Return a copy of every line in the data below that contains "could".

Saved entries
════════════════
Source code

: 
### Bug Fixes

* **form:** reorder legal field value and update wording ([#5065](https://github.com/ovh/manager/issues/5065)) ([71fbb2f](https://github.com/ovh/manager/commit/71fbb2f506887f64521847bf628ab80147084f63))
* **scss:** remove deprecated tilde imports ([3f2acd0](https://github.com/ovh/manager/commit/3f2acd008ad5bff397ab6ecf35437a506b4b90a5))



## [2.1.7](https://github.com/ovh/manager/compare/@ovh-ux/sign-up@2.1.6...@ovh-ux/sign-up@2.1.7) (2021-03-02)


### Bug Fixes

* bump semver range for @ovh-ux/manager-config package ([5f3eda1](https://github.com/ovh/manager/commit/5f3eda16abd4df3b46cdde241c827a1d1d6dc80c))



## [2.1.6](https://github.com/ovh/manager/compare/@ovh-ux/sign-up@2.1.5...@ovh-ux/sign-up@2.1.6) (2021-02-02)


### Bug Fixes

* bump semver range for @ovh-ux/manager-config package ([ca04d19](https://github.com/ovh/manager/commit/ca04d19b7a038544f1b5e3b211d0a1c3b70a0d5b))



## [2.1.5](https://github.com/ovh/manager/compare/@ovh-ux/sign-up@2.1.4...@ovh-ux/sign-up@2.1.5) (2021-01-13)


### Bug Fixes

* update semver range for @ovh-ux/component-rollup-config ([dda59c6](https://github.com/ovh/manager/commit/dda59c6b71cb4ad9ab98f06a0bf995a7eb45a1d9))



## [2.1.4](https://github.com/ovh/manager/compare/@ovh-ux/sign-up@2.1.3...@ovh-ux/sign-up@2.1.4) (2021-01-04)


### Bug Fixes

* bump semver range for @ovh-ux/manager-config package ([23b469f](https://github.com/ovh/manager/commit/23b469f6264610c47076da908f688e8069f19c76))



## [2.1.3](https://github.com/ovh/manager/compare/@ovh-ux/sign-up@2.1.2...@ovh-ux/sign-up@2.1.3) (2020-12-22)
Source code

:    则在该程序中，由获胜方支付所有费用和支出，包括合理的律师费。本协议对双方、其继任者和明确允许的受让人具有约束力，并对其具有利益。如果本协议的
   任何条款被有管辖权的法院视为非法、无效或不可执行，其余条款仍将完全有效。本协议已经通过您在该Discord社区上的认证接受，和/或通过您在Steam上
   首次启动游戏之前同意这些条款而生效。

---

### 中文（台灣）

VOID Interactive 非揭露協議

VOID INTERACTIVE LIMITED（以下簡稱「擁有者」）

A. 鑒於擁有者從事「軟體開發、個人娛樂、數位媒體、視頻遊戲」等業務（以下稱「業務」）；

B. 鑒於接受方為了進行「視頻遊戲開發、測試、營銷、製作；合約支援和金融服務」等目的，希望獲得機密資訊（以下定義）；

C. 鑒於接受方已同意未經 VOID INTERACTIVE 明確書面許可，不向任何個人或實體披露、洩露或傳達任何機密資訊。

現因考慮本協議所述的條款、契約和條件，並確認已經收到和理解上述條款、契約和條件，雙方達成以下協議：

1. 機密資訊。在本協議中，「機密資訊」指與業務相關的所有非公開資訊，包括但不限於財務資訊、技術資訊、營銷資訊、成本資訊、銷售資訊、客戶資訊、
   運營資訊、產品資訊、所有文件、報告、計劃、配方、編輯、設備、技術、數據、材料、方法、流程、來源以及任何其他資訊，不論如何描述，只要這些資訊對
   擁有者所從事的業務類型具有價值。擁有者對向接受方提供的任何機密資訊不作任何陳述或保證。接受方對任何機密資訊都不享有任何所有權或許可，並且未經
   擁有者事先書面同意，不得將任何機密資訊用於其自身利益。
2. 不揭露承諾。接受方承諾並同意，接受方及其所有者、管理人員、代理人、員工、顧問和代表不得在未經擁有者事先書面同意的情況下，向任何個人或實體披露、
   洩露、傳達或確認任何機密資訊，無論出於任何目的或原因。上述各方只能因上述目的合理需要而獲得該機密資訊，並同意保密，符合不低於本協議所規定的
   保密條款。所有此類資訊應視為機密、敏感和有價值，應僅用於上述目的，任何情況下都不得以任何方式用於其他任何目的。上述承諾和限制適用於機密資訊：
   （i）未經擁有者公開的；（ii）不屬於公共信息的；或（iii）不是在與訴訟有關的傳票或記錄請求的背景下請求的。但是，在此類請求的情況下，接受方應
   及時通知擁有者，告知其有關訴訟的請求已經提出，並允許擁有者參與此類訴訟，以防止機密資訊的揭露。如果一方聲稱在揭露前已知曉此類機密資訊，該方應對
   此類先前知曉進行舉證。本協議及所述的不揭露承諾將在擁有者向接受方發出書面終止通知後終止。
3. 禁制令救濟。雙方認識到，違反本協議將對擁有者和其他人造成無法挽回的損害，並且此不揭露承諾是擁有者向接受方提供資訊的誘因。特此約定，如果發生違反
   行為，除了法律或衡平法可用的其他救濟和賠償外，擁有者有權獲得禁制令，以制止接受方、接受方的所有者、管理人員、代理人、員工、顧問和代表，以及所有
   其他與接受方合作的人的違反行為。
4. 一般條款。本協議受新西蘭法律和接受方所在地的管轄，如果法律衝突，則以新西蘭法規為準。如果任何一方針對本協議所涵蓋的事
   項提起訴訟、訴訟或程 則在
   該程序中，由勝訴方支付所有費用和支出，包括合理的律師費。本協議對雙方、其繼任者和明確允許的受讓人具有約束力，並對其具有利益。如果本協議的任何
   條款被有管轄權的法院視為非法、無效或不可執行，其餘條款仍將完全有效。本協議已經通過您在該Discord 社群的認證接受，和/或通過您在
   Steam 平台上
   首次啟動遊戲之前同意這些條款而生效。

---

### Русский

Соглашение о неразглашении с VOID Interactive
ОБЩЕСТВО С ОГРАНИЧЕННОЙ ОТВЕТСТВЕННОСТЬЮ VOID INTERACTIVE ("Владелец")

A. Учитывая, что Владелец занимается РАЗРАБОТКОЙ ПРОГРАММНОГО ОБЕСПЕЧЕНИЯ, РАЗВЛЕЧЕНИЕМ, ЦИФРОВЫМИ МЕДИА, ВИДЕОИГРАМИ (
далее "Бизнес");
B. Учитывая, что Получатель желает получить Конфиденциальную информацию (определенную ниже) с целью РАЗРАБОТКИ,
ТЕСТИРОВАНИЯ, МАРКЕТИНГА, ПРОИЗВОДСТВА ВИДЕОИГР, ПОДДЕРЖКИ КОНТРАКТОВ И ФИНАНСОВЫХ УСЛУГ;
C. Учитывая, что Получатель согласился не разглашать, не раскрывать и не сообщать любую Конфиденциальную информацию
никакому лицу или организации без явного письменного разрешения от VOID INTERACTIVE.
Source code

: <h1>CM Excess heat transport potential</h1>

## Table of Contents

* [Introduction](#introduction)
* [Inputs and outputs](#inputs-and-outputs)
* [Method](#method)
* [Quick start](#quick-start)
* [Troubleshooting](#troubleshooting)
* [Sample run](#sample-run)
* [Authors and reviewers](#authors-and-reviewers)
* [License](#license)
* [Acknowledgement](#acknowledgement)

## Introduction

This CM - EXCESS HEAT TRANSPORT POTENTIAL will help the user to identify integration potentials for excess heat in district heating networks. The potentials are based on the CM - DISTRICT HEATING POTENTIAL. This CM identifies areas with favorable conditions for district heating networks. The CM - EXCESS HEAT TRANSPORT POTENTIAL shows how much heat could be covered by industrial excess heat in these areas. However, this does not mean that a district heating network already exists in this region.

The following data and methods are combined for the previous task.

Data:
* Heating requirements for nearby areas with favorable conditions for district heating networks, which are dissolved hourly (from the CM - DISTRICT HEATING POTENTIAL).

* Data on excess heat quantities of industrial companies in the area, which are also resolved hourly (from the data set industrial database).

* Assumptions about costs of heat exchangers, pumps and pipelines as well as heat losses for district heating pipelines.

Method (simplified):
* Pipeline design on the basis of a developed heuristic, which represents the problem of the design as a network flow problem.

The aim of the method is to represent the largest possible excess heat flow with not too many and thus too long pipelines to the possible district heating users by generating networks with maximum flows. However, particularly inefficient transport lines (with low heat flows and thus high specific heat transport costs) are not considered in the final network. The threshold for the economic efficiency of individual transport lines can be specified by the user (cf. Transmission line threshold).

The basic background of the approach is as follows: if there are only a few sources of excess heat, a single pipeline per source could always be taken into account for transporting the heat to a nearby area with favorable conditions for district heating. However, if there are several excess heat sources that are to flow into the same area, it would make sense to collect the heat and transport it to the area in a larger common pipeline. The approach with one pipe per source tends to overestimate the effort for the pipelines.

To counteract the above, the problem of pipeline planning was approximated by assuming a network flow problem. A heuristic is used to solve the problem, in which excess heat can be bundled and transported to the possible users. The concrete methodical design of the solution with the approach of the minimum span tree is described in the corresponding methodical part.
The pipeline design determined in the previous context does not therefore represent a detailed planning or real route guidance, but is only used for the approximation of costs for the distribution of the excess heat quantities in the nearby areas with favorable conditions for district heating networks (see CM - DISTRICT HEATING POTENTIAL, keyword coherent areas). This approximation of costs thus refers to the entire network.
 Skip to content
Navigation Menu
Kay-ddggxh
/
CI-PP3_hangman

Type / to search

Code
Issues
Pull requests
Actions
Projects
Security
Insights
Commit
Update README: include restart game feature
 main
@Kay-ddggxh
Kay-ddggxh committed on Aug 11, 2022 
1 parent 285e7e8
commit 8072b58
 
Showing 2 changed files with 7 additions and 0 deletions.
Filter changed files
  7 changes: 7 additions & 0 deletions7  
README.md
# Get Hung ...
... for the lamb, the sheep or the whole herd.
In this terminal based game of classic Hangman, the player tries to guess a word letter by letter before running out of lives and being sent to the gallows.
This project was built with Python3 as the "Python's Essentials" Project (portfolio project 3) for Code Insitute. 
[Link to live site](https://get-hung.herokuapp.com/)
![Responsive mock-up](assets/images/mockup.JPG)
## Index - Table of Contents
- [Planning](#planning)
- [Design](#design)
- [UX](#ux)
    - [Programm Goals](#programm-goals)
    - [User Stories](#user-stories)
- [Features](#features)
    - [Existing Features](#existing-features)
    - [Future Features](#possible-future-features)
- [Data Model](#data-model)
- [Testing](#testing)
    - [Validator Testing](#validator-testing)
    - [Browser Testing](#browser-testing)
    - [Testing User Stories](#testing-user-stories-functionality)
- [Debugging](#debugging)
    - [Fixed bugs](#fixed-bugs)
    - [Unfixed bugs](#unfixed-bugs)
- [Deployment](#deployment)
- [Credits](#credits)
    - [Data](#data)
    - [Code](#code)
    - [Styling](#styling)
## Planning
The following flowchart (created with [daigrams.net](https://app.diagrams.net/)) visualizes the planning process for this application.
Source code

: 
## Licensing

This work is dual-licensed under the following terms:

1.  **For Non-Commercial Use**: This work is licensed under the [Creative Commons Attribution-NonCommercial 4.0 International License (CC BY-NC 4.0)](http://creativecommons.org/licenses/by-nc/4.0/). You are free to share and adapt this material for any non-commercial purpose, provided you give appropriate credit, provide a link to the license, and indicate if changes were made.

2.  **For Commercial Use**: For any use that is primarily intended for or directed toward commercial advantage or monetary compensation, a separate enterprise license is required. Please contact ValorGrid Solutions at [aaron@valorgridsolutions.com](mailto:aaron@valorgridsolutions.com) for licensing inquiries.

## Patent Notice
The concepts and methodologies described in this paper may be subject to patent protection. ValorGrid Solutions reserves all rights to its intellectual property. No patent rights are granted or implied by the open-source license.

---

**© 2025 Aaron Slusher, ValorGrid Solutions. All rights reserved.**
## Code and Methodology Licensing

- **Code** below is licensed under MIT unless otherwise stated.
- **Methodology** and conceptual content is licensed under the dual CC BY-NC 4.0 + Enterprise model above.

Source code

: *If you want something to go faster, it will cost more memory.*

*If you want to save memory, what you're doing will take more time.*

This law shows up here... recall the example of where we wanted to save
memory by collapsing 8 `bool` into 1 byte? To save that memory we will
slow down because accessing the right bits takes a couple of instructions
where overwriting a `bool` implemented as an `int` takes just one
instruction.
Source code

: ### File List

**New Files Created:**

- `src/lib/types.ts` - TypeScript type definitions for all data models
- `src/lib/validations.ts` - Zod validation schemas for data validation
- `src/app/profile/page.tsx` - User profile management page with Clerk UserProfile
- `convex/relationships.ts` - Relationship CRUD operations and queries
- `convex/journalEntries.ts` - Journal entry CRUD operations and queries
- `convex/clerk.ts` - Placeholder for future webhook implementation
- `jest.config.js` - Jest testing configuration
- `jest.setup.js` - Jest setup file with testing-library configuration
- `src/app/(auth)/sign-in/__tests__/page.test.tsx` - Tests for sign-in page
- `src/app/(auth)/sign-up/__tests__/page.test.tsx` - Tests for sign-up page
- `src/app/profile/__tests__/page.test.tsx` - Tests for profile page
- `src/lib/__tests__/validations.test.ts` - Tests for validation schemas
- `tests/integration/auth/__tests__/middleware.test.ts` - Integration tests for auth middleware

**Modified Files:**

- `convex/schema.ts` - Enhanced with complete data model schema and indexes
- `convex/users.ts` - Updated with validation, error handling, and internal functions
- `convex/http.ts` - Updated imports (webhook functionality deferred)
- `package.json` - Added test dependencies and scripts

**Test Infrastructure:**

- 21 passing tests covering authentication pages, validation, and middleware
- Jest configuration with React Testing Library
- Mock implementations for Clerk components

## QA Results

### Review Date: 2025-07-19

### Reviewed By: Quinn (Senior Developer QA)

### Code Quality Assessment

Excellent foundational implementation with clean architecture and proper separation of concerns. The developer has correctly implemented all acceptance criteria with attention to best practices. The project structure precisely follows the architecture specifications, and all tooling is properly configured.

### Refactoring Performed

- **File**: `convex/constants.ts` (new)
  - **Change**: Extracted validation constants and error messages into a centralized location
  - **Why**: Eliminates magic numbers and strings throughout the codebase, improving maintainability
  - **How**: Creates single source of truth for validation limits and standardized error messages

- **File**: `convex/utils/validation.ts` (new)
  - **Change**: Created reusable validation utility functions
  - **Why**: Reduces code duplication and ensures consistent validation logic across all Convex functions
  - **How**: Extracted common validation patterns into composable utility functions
════════════════
-- Solution for this task --
This CM - EXCESS HEAT TRANSPORT POTENTIAL will help the user to identify integration potentials for excess heat in district heating networks. The potentials are based on the CM - DISTRICT HEATING POTENTIAL. This CM identifies areas with favorable conditions for district heating networks. The CM - EXCESS HEAT TRANSPORT POTENTIAL shows how much heat could be covered by industrial excess heat in these areas. However, this does not mean that a district heating network already exists in this region.
The basic background of the approach is as follows: if there are only a few sources of excess heat, a single pipeline per source could always be taken into account for transporting the heat to a nearby area with favorable conditions for district heating. However, if there are several excess heat sources that are to flow into the same area, it would make sense to collect the heat and transport it to the area in a larger common pipeline. The approach with one pipe per source tends to overestimate the effort for the pipelines.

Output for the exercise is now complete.